▸ **Source extract**:
[Start of Attachment]
Dark Souls 2 PvP: Everybody Is Dying

Dark Souls 2 PvP: Everybody Is Dying

PvP in Dark Souls 2 is exactly what you’d expect it to be. Most of the time, the fights are over before you know it, with either you stomping your opponent into a fine paste, or with you being horribly murdered since you do roughly the same amount of damage to players as you do to monsters. Most of the time though, it involves you attacking an enemy, watching them roll through your attacks flawlessly, and then getting mulched, but hey, that’s Dark Souls and its client side system. Not to say this is a bad thing really; it’s part of the experience we’ve become accustomed to in this game series’ PvP. We’ve come to expect some level of frustration, even in the parts where it’s other players who are griefing us instead of the game itself.

You’ve got invasions, where some jerk invades your game and murders you while you’re fighting other enemies and will immediately run away to another pack of enemies if things manage to go south for them, as well as duels and summoned duels. Invasions are pretty self-explanatory; a player uses an item or is part of a covenant that allows them to enter another players game and try and kill them. Duels are where two players enter a specific area designed for PvP and try and kill each other, and the designated zones for this include the Blue Sentinels and Brotherhood of Blood duel areas.

Lastly, you have summoned invasions, where a player summons another player to duel them by touching their equivalent of a summon sign and then fighting them when the other player arrives.You can PvP anywhere thankfully, and like the first Dark Souls there are a couple of hubs where the vast majority of the combat happens. Unlike the first game though, there are two set locations for duels and a hotspot for summon duels. The first duel arena is in the Cathedral of Blue, and the second is in the Undead Asylum. Another popular place for summon duels is in Iron Keep, which you access about halfway through the game. Belfry Sol and Luna, Doors of Pharros, and Grave of Saints are places where invasions happen very often due to being zones affiliated with covenants.
[End of Attachment]
▸ **Tasks and exercises**:
1. In the Dark Souls 2 PvP article above, which two locations are named as the set duel arenas?
2. Pick up the Dark Souls 2 PvP article above after its final sentence and carry it forward in the same voice.

▸ **Data provided**:
[Start of Attachment]
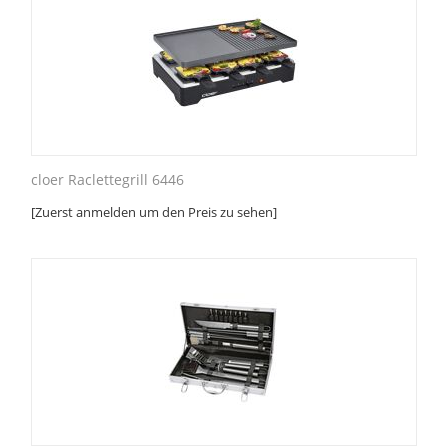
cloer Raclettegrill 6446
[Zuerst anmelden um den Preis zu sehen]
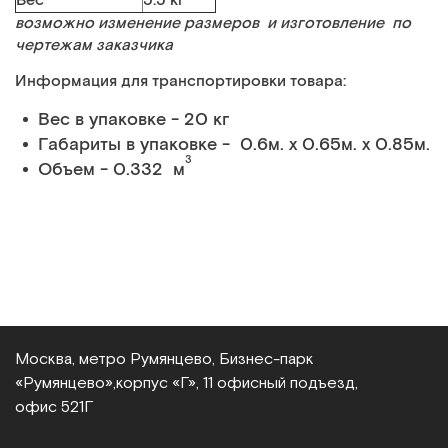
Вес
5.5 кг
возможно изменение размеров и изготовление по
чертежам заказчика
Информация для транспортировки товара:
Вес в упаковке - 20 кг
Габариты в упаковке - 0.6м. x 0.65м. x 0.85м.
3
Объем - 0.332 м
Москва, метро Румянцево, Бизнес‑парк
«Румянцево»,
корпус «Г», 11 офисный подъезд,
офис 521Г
[End of Attachment]
[Start of Attachment]
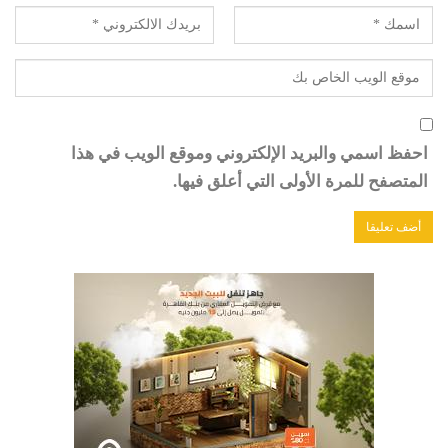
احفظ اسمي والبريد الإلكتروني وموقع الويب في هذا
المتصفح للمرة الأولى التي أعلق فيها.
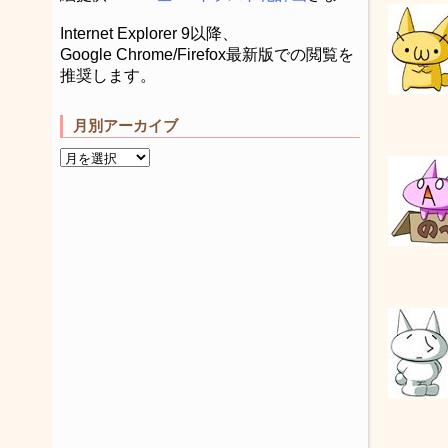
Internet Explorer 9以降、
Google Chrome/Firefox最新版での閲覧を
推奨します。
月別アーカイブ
[End of Attachment]
▸ **Answers by item**:
1. The Cathedral of Blue and the Undead Asylum.

2.
Doors of Pharros, as well as several other zones associated with covenants are excellent places for invading and fighting invaders.

Doors of Pharros, as well as several other zones associated with covenants are excellent places for invading and fighting invaders.

So onto the things like builds, loadouts, and tactics. Builds are important to Dark Souls 2′s PvP, and its important to understand exactly what you’re getting yourself into when you run certain builds. Almost any build is functional in Dark Souls 2 PvP, and the only thing that changes is how hard you have to work in order to win, because that’s why most people are doing PvP. Additionally, you want to be wary of people who have co-op buddies ready and waiting for you to ruin your day. Nothing spells disaster like a 3v1.

Nothing is more fun than a 3v1 when both of your targets buddies are ready to backstab you as soon as you spawn.

Nothing is more fun than a 3v1 when both of your invading target’s buddies are ready to backstab you as soon as you spawn.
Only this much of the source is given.